Division of Clinical Geriatrics, Department of Neurobiology, Care Sciences and Society, Karolinska Institutet, Stockholm, Sweden.
Division of Clinical Geriatrics, Department of Neurobiology, Care Sciences and Society, Karolinska Institutet, Stockholm, Sweden.
Med Image Anal. 2020 Dec;66:101714. doi: 10.1016/j.media.2020.101714. Epub 2020 May 1.
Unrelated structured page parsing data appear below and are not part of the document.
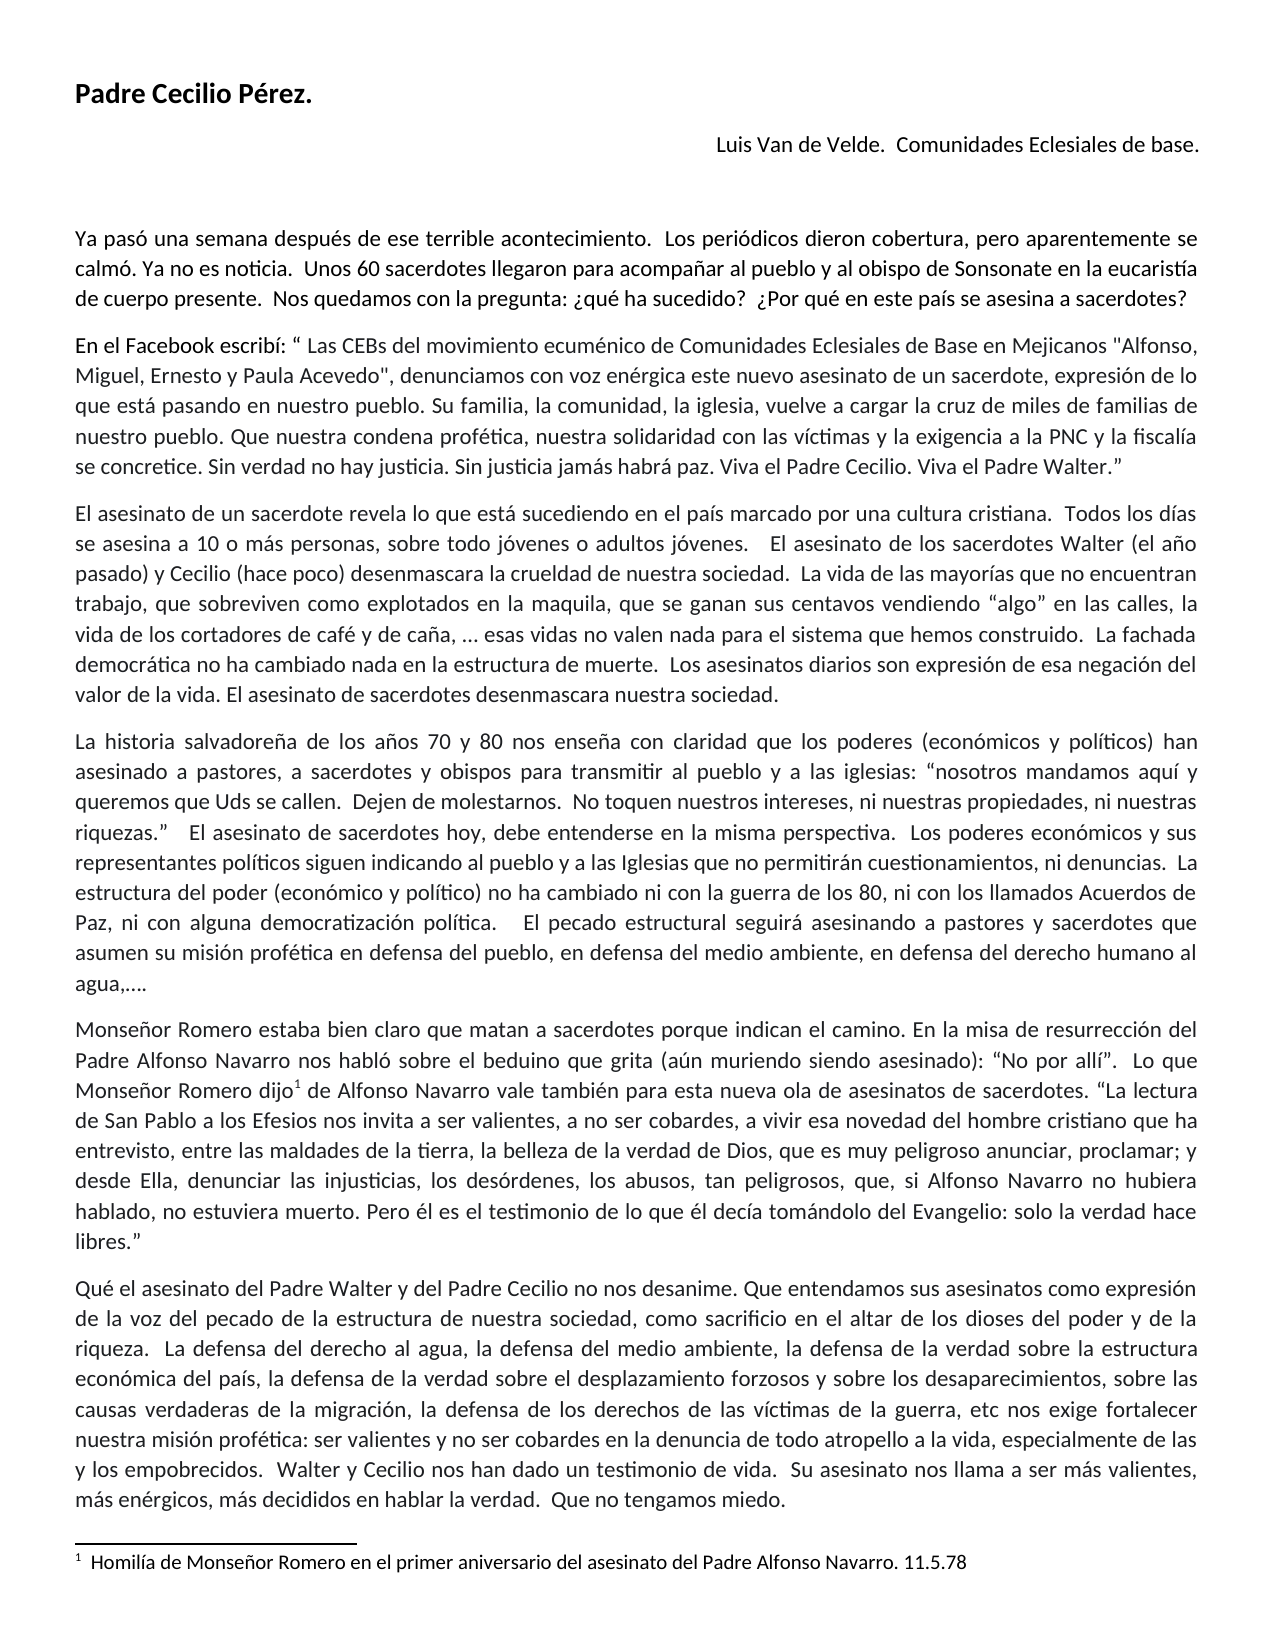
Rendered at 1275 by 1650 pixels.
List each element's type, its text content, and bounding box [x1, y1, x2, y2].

text Padre Cecilio Pérez. [75, 75, 1200, 111]
text Monseñor Romero estaba bien claro que matan a sacerdotes porque indican el camino. En la misa de resurrección del Padre Alfonso Navarro nos habló sobre el beduino que grita (aún muriendo siendo asesinado): “No por allí”. Lo que Monseñor Romero dijo de Alfonso Navarro vale también para esta nueva ola de asesinatos de sacerdotes. “La lectura de San Pablo a los Efesios nos invita a ser valientes, a no ser cobardes, a vivir esa novedad del hombre cristiano que ha entrevisto, entre las maldades de la tierra, la belleza de la verdad de Dios, que es muy peligroso anunciar, proclamar; y desde Ella, denunciar las injusticias, los desórdenes, los abusos, tan peligrosos, que, si Alfonso Navarro no hubiera hablado, no estuviera muerto. Pero él es el testimonio de lo que él decía tomándolo del Evangelio: solo la verdad hace libres.” [75, 1225, 1200, 1255]
text En el Facebook escribí: “ Las CEBs del movimiento ecuménico de Comunidades Eclesiales de Base en Mejicanos "Alfonso, Miguel, Ernesto y Paula Acevedo", denunciamos con voz enérgica este nuevo asesinato de un sacerdote, expresión de lo que está pasando en nuestro pueblo. Su familia, la comunidad, la iglesia, vuelve a cargar la cruz de miles de familias de nuestro pueblo. Que nuestra condena profética, nuestra solidaridad con las víctimas y la exigencia a la PNC y la fiscalía se concretice. Sin verdad no hay justicia. Sin justicia jamás habrá paz. Viva el Padre Cecilio. Viva el Padre Walter.” [75, 450, 1200, 480]
text La historia salvadoreña de los años 70 y 80 nos enseña con claridad que los poderes (económicos y políticos) han asesinado a pastores, a sacerdotes y obispos para transmitir al pueblo y a las iglesias: “nosotros mandamos aquí y queremos que Uds se callen. Dejen de molestarnos. No toquen nuestros intereses, ni nuestras propiedades, ni nuestras riquezas.” El asesinato de sacerdotes hoy, debe entenderse en la misma perspectiva. Los poderes económicos y sus representantes políticos siguen indicando al pueblo y a las Iglesias que no permitirán cuestionamientos, ni denuncias. La estructura del poder (económico y político) no ha cambiado ni con la guerra de los 80, ni con los llamados Acuerdos de Paz, ni con alguna democratización política. El pecado estructural seguirá asesinando a pastores y sacerdotes que asumen su misión profética en defensa del pueblo, en defensa del medio ambiente, en defensa del derecho humano al agua,…. [75, 966, 1200, 997]
text Monseñor Romero estaba bien claro que matan a sacerdotes porque indican el camino. En la misa de resurrección del Padre Alfonso Navarro nos habló sobre el beduino que grita (aún muriendo siendo asesinado): “No por allí”. Lo que Monseñor Romero dijo de Alfonso Navarro vale también para esta nueva ola de asesinatos de sacerdotes. “La lectura de San Pablo a los Efesios nos invita a ser valientes, a no ser cobardes, a vivir esa novedad del hombre cristiano que ha entrevisto, entre las maldades de la tierra, la belleza de la verdad de Dios, que es muy peligroso anunciar, proclamar; y desde Ella, denunciar las injusticias, los desórdenes, los abusos, tan peligrosos, que, si Alfonso Navarro no hubiera hablado, no estuviera muerto. Pero él es el testimonio de lo que él decía tomándolo del Evangelio: solo la verdad hace libres.” [75, 1074, 1200, 1106]
text El asesinato de un sacerdote revela lo que está sucediendo en el país marcado por una cultura cristiana. Todos los días se asesina a 10 o más personas, sobre todo jóvenes o adultos jóvenes. El asesinato de los sacerdotes Walter (el año pasado) y Cecilio (hace poco) desenmascara la crueldad de nuestra sociedad. La vida de las mayorías que no encuentran trabajo, que sobreviven como explotados en la maquila, que se ganan sus centavos vendiendo “algo” en las calles, la vida de los cortadores de café y de caña, … esas vidas no valen nada para el sistema que hemos construido. La fachada democrática no ha cambiado nada en la estructura de muerte. Los asesinatos diarios son expresión de esa negación del valor de la vida. El asesinato de sacerdotes desenmascara nuestra sociedad. [75, 678, 1200, 708]
text Ya pasó una semana después de ese terrible acontecimiento. Los periódicos dieron cobertura, pero aparentemente se calmó. Ya no es noticia. Unos 60 sacerdotes llegaron para acompañar al pueblo y al obispo de Sonsonate en la eucaristía de cuerpo presente. Nos quedamos con la pregunta: ¿qué ha sucedido? ¿Por qué en este país se asesina a sacerdotes? [75, 224, 1200, 312]
text En el Facebook escribí: “ Las CEBs del movimiento ecuménico de Comunidades Eclesiales de Base en Mejicanos "Alfonso, Miguel, Ernesto y Paula Acevedo", denunciamos con voz enérgica este nuevo asesinato de un sacerdote, expresión de lo que está pasando en nuestro pueblo. Su familia, la comunidad, la iglesia, vuelve a cargar la cruz de miles de familias de nuestro pueblo. Que nuestra condena profética, nuestra solidaridad con las víctimas y la exigencia a la PNC y la fiscalía se concretice. Sin verdad no hay justicia. Sin justicia jamás habrá paz. Viva el Padre Cecilio. Viva el Padre Walter.” [75, 331, 1200, 361]
text Luis Van de Velde. Comunidades Eclesiales de base. [75, 130, 1200, 158]
text Qué el asesinato del Padre Walter y del Padre Cecilio no nos desanime. Que entendamos sus asesinatos como expresión de la voz del pecado de la estructura de nuestra sociedad, como sacrificio en el altar de los dioses del poder y de la riqueza. La defensa del derecho al agua, la defensa del medio ambiente, la defensa de la verdad sobre la estructura económica del país, la defensa de la verdad sobre el desplazamiento forzosos y sobre los desaparecimientos, sobre las causas verdaderas de la migración, la defensa de los derechos de las víctimas de la guerra, etc nos exige fortalecer nuestra misión profética: ser valientes y no ser cobardes en la denuncia de todo atropello a la vida, especialmente de las y los empobrecidos. Walter y Cecilio nos han dado un testimonio de vida. Su asesinato nos llama a ser más valientes, más enérgicos, más decididos en hablar la verdad. Que no tengamos miedo. [75, 1483, 1200, 1513]
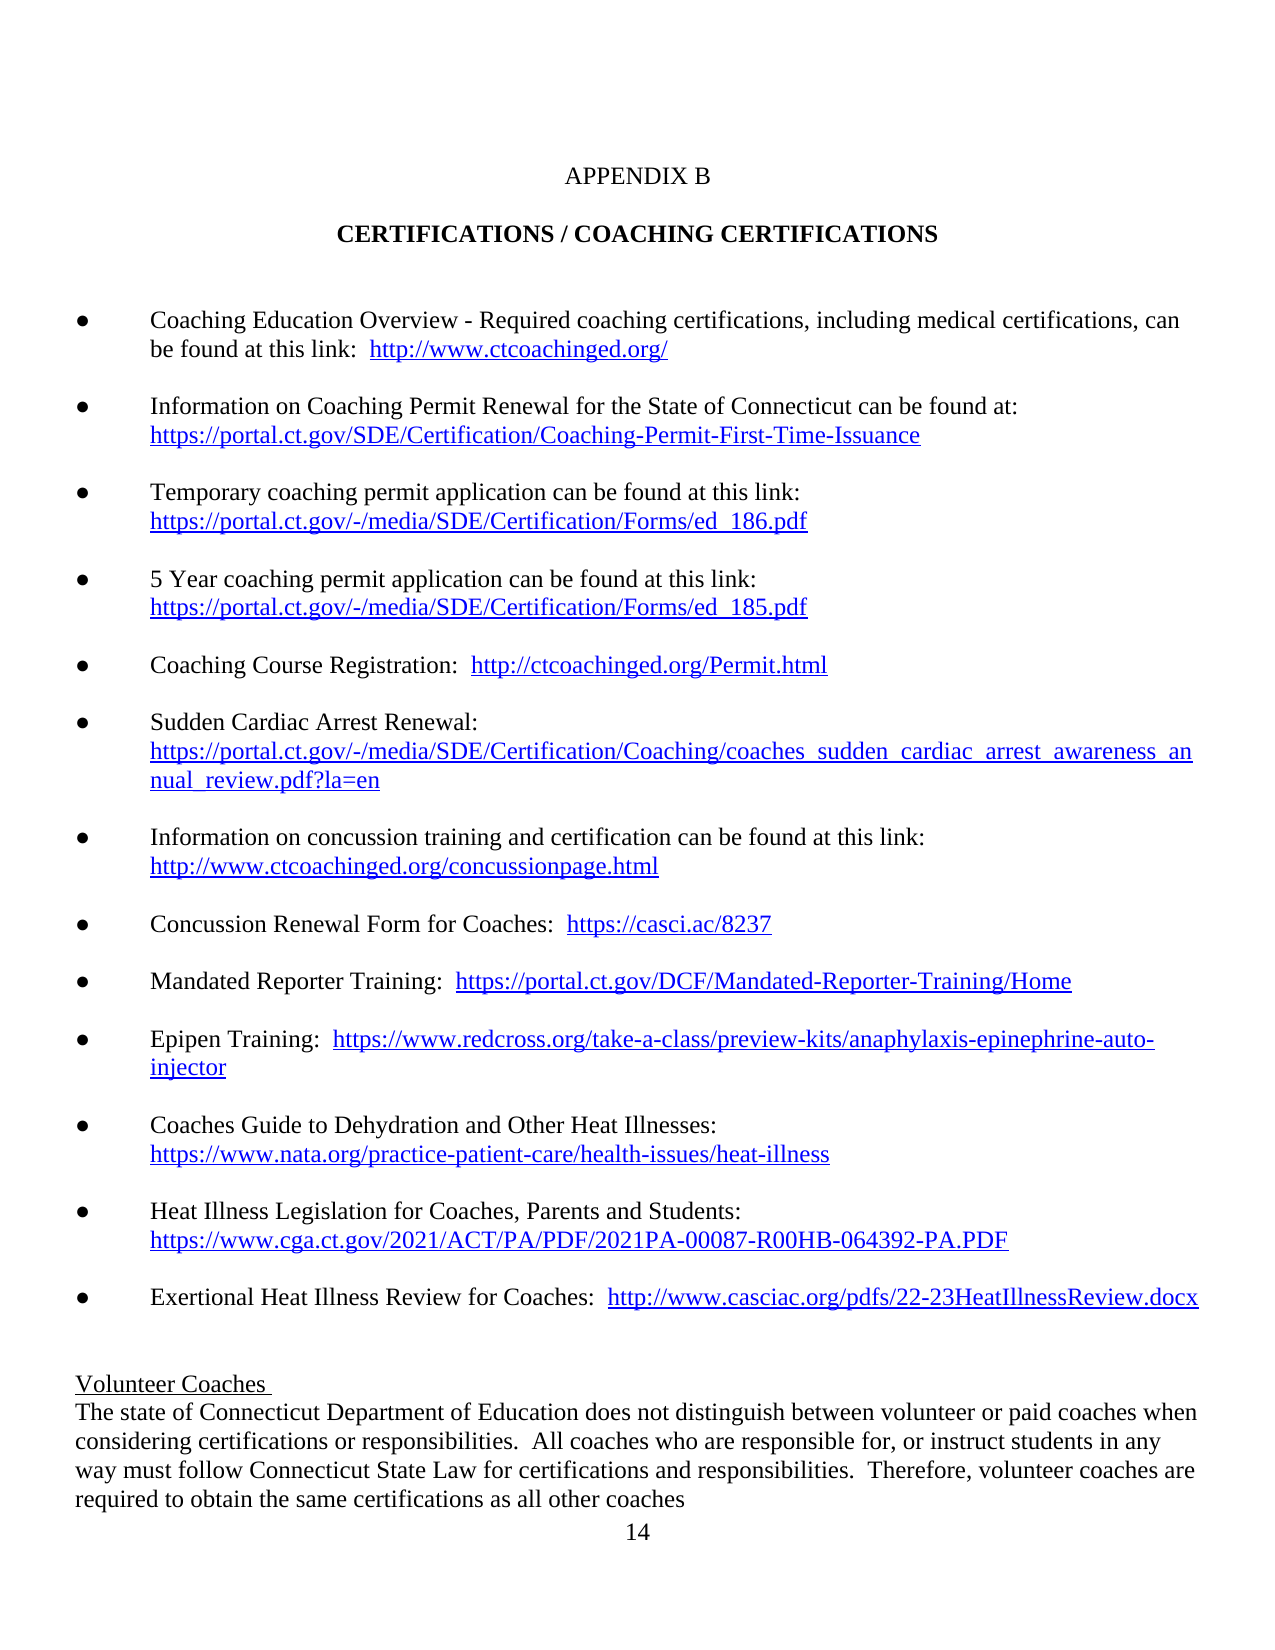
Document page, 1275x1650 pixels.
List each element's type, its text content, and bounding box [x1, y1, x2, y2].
Deep learning (DL) methods have in recent years yielded impressive results in medical imaging, with the potential to function as clinical aid to radiologists. However, DL models in medical imaging are often trained on public research cohorts with images acquired with a single scanner or with strict protocol harmonization, which is not representative of a clinical setting. The aim of this study was to investigate how well a DL model performs in unseen clinical datasets-collected with different scanners, protocols and disease populations-and whether more heterogeneous training data improves generalization. In total, 3117 MRI scans of brains from multiple dementia research cohorts and memory clinics, that had been visually rated by a neuroradiologist according to Scheltens' scale of medial temporal atrophy (MTA), were included in this study. By training multiple versions of a convolutional neural network on different subsets of this data to predict MTA ratings, we assessed the impact of including images from a wider distribution during training had on performance in external memory clinic data. Our results showed that our model generalized well to datasets acquired with similar protocols as the training data, but substantially worse in clinical cohorts with visibly different tissue contrasts in the images. This implies that future DL studies investigating performance in out-of-distribution (OOD) MRI data need to assess multiple external cohorts for reliable results. Further, by including data from a wider range of scanners and protocols the performance improved in OOD data, which suggests that more heterogeneous training data makes the model generalize better. To conclude, this is the most comprehensive study to date investigating the domain shift in deep learning on MRI data, and we advocate rigorous evaluation of DL models on clinical data prior to being certified for deployment.
深度学习(DL)方法近年来在医学成像领域取得了令人瞩目的成果,有可能成为放射科医生的临床辅助工具。然而,医学成像中的 DL 模型通常是在具有单一扫描仪或严格协议协调的公共研究队列上进行训练的,这与临床环境并不具有代表性。本研究旨在探讨 DL 模型在未见临床数据集(使用不同扫描仪、协议和疾病人群采集)中的表现如何,以及更多异构训练数据是否能提高泛化能力。本研究共纳入了来自多个痴呆症研究队列和记忆诊所的 3117 例大脑 MRI 扫描,这些扫描已由神经放射科医生根据 Scheltens 内侧颞叶萎缩(MTA)量表进行了视觉评分。通过在不同的数据子集上训练多个卷积神经网络版本来预测 MTA 评分,我们评估了在训练中包含更广泛分布的图像对外部记忆诊所数据性能的影响。我们的研究结果表明,我们的模型在与训练数据相似的协议采集的数据集上具有很好的泛化能力,但在图像中组织对比度明显不同的临床队列中表现明显较差。这意味着,未来研究使用分布外(OOD)MRI 数据评估性能的深度学习研究需要评估多个外部队列,以获得可靠的结果。此外,通过包含更广泛的扫描仪和协议的数据,OOD 数据的性能得到了提高,这表明更多异质的训练数据使模型具有更好的泛化能力。总之,这是迄今为止对 MRI 数据中深度学习领域转移最全面的研究,我们提倡在获得认证部署之前,对临床数据进行严格的 DL 模型评估。